Learning Geometrically-Grounded 3D Visual Representations for View-Generalizable Robotic Manipulation

Real-world robotic manipulation demands visuomotor policies capable of robust spatial scene understanding and strong generalization across diverse camera viewpoints. While recent advances in 3D-aware visual representations have shown promise, they still suffer from several key limitations, including reliance on multi-view observations during inference which is impractical in single-view restricted scenarios, incomplete scene modeling that fails to capture holistic and fine-grained geometric structures essential for precise manipulation, and lack of effective policy training strategies to retain and exploit the acquired 3D knowledge. To address these challenges, we present MethodName, a unified representation-policy learning framework for view-generalizable robotic manipulation. MethodName introduces a single-view 3D pretraining paradigm that leverages point cloud reconstruction and feed-forward gaussian splatting under multi-view supervision to learn holistic geometric representations. During policy learning, MethodName performs multi-step distillation to preserve the pretrained geometric understanding and effectively transfer it to manipulation skills. We conduct experiments on 12 RLBench tasks, where our approach outperforms the previous state-of-the-art method by 12.7% in average success rate. Further evaluation on six representative tasks demonstrates strong zero-shot view generalization, with success rate drops of only 22.0% and 29.7% under moderate and large viewpoint shifts respectively, whereas the state-of-the-art method suffers larger decreases of 41.6% and 51.5%.

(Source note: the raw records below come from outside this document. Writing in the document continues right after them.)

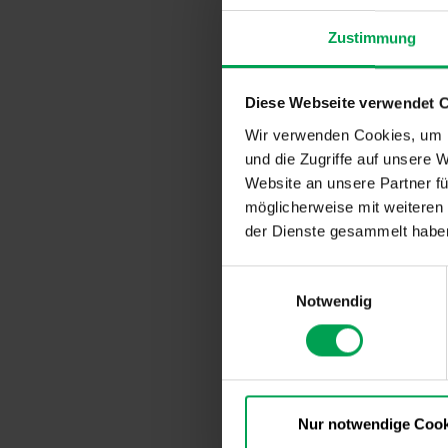
entscheidend
Zustimmung
AVP: Ih
Diese Webseite verwendet 
Wir verwenden Cookies, um I
Ein weitere
und die Zugriffe auf unsere 
präsentiert 
Website an unsere Partner fü
praktisch. 
möglicherweise mit weiteren
Folgende Sz
der Dienste gesammelt habe
digital eine
Infrastruktu
E
wählen eine
Notwendig
i
Antrieb. Da
n
Sensoren de
w
designierten
i
l
Und wenn es
l
Nur notwendige Cook
aufgeladene
i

翻译：现实世界的机器人操作要求视觉运动策略具备鲁棒的空间场景理解能力，并能在不同的相机视角间实现强泛化。尽管三维感知视觉表征的最新进展显示出潜力，但它们仍存在若干关键局限，包括推理时依赖多视角观测（这在单视角受限场景中不切实际）、不完整的场景建模（未能捕捉对精确操作至关重要的整体和细粒度几何结构），以及缺乏有效的策略训练策略来保留和利用习得的三维知识。为应对这些挑战，我们提出了MethodName，一个用于视角通用机器人操作的统一表征-策略学习框架。MethodName引入了一种单视角三维预训练范式，该范式利用点云重建和前馈高斯溅射技术，在多视角监督下学习整体几何表征。在策略学习阶段，MethodName执行多步蒸馏以保留预训练的几何理解，并将其有效迁移至操作技能。我们在12个RLBench任务上进行了实验，结果显示我们的方法在平均成功率上比先前的最先进方法高出12.7%。在六个代表性任务上的进一步评估展示了强大的零样本视角泛化能力：在中等和大幅视角变化下，成功率分别仅下降22.0%和29.7%，而最先进方法的下降幅度更大，分别为41.6%和51.5%。